[Task]: Search the records for the word "with" and pick out every line that has it.

BEGIN Material to process

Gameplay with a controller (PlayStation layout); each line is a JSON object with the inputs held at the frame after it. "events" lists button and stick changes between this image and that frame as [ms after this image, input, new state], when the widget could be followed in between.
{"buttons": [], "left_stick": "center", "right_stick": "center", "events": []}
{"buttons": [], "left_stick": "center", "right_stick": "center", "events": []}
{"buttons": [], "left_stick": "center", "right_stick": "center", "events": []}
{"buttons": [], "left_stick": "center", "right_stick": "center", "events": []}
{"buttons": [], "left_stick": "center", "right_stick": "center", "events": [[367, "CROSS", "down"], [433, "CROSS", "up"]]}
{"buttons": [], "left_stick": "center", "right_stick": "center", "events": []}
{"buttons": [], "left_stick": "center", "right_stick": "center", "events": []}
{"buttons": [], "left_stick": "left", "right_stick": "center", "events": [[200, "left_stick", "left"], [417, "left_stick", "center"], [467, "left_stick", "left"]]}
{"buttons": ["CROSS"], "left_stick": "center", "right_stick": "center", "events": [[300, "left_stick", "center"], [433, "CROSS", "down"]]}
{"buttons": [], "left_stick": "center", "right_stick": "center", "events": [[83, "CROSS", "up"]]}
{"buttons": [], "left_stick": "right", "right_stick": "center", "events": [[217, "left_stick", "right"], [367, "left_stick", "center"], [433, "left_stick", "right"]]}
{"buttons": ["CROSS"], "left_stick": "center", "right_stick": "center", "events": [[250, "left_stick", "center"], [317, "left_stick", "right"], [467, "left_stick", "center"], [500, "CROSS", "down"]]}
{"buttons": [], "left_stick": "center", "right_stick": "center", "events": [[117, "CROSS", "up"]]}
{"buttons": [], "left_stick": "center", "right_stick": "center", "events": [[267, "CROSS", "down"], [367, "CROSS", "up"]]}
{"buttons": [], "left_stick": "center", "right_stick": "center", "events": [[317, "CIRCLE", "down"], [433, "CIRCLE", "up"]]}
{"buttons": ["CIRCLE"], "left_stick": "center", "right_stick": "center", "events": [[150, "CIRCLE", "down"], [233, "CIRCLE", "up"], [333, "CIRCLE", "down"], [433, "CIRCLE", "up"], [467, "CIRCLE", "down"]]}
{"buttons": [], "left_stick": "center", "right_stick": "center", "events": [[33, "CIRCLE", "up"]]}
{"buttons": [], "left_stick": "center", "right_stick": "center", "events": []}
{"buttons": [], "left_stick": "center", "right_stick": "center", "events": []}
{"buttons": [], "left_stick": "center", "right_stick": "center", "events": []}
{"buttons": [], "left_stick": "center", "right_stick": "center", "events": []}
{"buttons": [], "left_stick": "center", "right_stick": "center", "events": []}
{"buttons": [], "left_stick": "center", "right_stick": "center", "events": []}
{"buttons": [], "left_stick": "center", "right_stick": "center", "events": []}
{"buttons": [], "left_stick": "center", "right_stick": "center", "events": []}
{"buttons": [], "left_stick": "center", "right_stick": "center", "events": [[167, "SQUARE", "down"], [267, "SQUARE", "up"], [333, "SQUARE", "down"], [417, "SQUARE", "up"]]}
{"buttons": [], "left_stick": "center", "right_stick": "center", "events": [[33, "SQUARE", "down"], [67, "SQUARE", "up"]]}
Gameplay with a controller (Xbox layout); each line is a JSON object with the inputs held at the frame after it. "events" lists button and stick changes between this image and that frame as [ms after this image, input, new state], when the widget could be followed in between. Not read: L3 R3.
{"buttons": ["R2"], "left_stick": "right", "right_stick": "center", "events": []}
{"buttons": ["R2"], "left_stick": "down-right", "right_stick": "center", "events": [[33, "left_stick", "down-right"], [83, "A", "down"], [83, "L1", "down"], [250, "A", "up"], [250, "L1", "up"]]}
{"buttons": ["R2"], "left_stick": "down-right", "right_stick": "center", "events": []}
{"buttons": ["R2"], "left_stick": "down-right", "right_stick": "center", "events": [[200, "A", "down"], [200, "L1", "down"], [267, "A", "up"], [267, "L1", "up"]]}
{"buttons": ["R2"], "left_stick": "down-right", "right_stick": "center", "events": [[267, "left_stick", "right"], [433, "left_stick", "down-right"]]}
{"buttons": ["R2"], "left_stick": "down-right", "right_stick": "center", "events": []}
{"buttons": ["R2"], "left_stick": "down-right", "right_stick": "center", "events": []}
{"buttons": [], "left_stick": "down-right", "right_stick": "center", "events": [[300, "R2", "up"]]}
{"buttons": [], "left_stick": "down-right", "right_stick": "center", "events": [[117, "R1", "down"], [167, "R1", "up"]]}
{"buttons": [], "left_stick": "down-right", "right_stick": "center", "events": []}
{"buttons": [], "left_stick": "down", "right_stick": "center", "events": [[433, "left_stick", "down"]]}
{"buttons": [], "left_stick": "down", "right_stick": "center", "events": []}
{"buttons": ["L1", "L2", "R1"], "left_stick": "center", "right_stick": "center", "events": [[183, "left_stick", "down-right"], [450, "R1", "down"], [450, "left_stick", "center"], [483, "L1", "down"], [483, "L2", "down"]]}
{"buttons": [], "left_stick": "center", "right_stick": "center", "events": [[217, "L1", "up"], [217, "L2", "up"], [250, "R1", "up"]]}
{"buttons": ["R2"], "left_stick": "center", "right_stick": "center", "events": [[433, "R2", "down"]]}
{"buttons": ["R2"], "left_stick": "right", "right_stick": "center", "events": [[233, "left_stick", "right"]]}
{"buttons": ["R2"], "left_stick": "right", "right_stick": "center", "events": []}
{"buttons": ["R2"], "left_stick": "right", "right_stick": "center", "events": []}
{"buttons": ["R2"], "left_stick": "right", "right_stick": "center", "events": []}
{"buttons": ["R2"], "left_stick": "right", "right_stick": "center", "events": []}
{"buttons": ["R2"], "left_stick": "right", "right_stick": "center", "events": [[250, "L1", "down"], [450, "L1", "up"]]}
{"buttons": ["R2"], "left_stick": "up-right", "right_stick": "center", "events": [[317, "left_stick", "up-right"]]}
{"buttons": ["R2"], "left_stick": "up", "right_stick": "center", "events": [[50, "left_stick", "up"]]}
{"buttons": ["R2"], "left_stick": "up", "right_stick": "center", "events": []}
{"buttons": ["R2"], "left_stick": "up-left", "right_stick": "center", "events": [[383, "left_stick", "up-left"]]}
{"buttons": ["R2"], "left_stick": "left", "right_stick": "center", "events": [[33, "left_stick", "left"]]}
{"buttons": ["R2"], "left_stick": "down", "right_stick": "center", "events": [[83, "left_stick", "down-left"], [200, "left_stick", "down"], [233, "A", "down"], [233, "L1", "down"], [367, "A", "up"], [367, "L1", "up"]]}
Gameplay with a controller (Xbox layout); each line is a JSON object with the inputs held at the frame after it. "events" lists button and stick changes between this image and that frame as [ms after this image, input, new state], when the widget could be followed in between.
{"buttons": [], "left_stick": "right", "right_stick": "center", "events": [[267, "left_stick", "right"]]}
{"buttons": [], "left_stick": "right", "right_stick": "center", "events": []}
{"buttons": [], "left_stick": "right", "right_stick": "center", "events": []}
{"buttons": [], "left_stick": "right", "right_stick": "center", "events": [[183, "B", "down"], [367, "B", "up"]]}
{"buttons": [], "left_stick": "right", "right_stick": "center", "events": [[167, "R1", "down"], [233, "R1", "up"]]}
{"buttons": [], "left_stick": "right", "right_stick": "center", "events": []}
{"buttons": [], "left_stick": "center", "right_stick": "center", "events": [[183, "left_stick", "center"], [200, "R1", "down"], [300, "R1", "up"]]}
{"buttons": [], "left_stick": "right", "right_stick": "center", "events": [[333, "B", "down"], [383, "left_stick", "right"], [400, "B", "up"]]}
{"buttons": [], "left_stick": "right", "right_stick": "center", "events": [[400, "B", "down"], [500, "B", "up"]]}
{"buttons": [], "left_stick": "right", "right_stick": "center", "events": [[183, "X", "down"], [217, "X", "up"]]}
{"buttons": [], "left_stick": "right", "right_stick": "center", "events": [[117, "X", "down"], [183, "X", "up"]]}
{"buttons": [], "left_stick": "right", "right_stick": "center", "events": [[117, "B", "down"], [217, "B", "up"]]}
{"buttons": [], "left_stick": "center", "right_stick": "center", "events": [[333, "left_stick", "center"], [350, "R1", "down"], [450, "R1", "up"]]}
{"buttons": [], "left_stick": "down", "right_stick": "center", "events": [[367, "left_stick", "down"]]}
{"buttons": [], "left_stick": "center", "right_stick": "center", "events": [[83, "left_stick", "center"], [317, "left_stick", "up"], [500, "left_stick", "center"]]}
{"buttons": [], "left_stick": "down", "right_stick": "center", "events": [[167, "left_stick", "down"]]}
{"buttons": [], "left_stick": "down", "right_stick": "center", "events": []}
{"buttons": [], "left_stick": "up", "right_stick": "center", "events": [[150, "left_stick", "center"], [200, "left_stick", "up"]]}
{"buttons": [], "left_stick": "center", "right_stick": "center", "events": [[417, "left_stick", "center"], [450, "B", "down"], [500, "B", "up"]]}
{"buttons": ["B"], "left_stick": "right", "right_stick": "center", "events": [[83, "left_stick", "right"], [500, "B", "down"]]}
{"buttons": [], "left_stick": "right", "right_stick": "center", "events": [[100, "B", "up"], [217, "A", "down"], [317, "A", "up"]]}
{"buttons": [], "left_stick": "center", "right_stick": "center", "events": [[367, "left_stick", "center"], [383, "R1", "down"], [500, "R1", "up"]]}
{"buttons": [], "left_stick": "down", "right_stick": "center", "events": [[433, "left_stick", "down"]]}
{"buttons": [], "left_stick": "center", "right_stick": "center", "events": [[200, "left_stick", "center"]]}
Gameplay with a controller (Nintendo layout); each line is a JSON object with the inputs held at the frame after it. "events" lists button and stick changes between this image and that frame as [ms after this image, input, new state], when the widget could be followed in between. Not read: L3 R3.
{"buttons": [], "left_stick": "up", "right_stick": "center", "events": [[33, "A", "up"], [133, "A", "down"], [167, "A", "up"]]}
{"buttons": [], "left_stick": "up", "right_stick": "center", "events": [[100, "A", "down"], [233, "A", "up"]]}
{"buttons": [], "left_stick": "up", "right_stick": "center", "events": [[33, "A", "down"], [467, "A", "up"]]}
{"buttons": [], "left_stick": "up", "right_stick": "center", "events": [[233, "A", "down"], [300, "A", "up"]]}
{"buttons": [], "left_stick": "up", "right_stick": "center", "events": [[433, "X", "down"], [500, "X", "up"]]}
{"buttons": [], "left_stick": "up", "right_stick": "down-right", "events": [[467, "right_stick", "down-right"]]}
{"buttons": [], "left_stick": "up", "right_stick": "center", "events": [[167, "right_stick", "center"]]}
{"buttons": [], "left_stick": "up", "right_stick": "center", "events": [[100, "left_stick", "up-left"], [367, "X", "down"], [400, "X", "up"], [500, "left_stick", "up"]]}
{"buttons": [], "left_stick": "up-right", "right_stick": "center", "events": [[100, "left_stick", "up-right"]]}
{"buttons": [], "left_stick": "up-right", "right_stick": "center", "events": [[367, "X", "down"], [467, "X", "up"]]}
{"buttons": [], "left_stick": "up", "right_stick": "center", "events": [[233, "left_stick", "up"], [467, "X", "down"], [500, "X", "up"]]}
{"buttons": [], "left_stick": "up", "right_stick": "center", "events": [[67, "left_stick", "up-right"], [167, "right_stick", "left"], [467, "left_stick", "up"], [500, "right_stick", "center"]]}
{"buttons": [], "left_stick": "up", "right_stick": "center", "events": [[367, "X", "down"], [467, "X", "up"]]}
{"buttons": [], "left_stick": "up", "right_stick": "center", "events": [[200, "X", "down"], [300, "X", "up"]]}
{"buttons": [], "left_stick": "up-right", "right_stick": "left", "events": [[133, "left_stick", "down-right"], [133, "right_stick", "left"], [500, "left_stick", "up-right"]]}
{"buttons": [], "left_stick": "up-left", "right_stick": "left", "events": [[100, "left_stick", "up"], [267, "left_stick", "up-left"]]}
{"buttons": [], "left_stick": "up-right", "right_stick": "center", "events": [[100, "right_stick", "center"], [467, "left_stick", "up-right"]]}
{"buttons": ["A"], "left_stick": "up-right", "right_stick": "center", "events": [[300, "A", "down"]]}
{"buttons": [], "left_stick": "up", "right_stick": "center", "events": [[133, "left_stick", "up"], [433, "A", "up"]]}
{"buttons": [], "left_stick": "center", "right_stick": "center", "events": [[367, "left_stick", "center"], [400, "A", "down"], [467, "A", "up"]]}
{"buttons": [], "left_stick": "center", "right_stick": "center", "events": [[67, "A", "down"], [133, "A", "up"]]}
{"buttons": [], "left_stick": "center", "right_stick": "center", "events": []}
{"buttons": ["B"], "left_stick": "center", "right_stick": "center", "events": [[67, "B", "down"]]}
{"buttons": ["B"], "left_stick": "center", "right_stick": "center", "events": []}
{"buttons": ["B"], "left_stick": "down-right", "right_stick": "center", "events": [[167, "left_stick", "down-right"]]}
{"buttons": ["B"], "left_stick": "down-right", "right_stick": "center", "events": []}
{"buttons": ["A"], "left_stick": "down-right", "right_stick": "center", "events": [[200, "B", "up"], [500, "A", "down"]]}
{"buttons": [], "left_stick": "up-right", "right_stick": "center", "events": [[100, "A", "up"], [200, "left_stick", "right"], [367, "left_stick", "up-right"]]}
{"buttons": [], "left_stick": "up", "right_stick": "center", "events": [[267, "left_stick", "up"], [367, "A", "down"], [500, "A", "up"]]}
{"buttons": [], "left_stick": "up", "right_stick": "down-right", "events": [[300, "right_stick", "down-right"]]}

END Material to process

[Completed exercise]:
Gameplay with a controller (PlayStation layout); each line is a JSON object with the inputs held at the frame after it. "events" lists button and stick changes between this image and that frame as [ms after this image, input, new state], when the widget could be followed in between.
Gameplay with a controller (Xbox layout); each line is a JSON object with the inputs held at the frame after it. "events" lists button and stick changes between this image and that frame as [ms after this image, input, new state], when the widget could be followed in between. Not read: L3 R3.
Gameplay with a controller (Xbox layout); each line is a JSON object with the inputs held at the frame after it. "events" lists button and stick changes between this image and that frame as [ms after this image, input, new state], when the widget could be followed in between.
Gameplay with a controller (Nintendo layout); each line is a JSON object with the inputs held at the frame after it. "events" lists button and stick changes between this image and that frame as [ms after this image, input, new state], when the widget could be followed in between. Not read: L3 R3.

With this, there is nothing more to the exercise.